Äußerst ambitioniert ist die laut Box abgedeckte Spielerzahl: ein bis acht Spieler können bei „Magic Maze“ offiziell mitmischen. Mir persönlich hat das Spiel mit drei bis sechs Spielern am besten gefallen. Darüber sind es doch eine ganze Menge Hände, die an dem kleinen Kaufhauslabyrinth herum manipulieren, und die daran hängenden Personen muss man auch erstmal an einen Tisch bekommen. Der Einspielermodus funktioniert zwar gut – aber ich mag ihn überhaupt nicht. Ich bin ohnehin nicht der große Solospieler, aber wenn ich schon alleine ein Brettspiel hervorkrame, dann möchte ich keinen Zeitdruck und kein hastiges Plättchenschieben. Nun ja, das ist Geschmackssache. Auch zu zweit spiele ich lieber etwas Gesetzteres. Bei mehr als vier Spielern sind übrigens einige Rollen doppelt im Spiel – das nimmt die entsprechenden Spieler etwas aus der Schusslinie, kann aber auch dazu führen, dass sich passivere Naturen schnell ganz aus dem Spiel zurückziehen. Daher würde ich bei höheren Spielerzahlen immer schon ab dem ersten Spiel mit der Variante aus Szenario 3 spielen, die bei jedem Umdrehen die Spieler ihr Aktionsplättchen weitergeben lässt – auf diese Weise hat nie jemand dauerhaft eine langweilige Doppelrolle.

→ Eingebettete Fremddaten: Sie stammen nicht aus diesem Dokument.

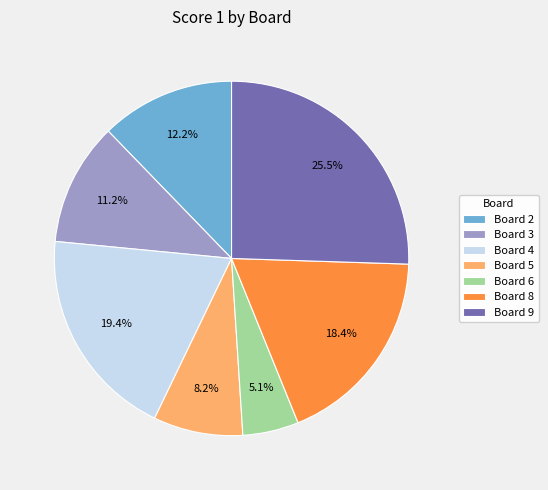

True or false: Board 6 accounts for 5% of the total.

True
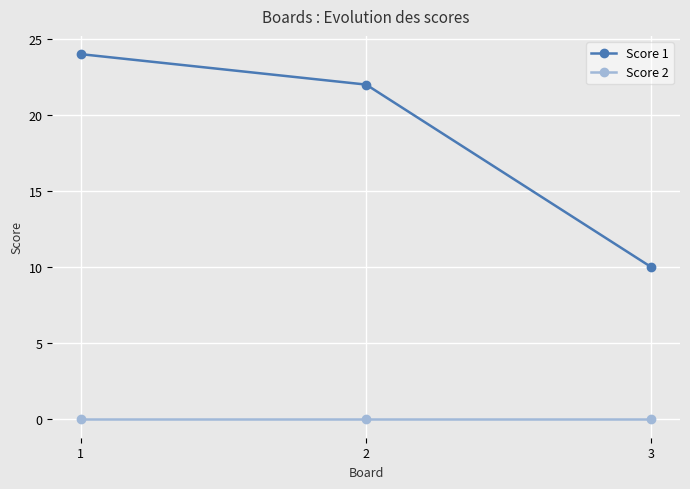

How many data points in Score 1 are less than 22?

1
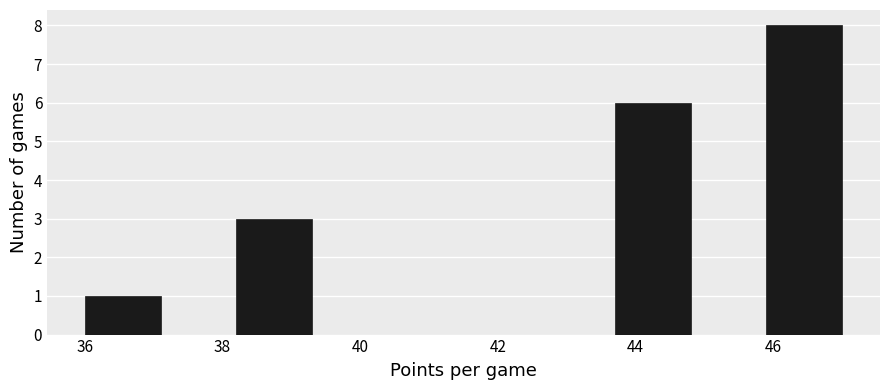

What is the height of the bar covering 43.7 to 44.8 on the x-axis? Neither the bar edges nor the heights are printed on the chart, so give them approximately, as read against the axes.

6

Alles in allem gefällt mir das Spiel wirklich ausgesprochen gut, da es altbekannte Dungeon Crawler Tropen in humoristischer Weise antriggert, dabei aber ein relativ simples und doch neuartiges Spielerlebnis auf Familienspiel-Niveau bietet. Es muss aber auch klar sein: „Magic Maze“ ist letztlich nur ein Filler, der sich zum Einleiten oder Abschließen des Spieleabends anbietet. In dieser Rolle eignet sich das Spiel wunderbar dazu, die Gruppe kurz zwei oder drei Runden lang wach zu rütteln. Es wird wohl aber kaum Gruppen geben, die ganze Abende um das Spiel herum aufbauen und sich so sehr darin verbeißen, dass sie es hunderte von Malen spielen ohne seiner überdrüssig zu werden.

Unterm Strich also ein wirklich origineller und (bei maßvollem Konsum) abwechslungsreicher Lückenfüller, der sich deutlich von allem abhebt, was meine Sammlung sonst so in dieser Kategorie hergibt. Manch einer mag sich zwar von „Magic Maze“ gehetzt fühlen und lieber etwas entspannteres Spielen. Aber es hat auch nie jemand behauptet, dass Kaufhausdiebstahl eine stressfreie Beschäftigung für jedermann wäre.

„Magic Maze“ von Kasper Lapp, ein Spiel für 1-8 Spieler ab 8 Jahren, erschienen 2017 bei Pegasus Spiele. Spielzeit:  3-15 Minuten. Preis: ca. 20€.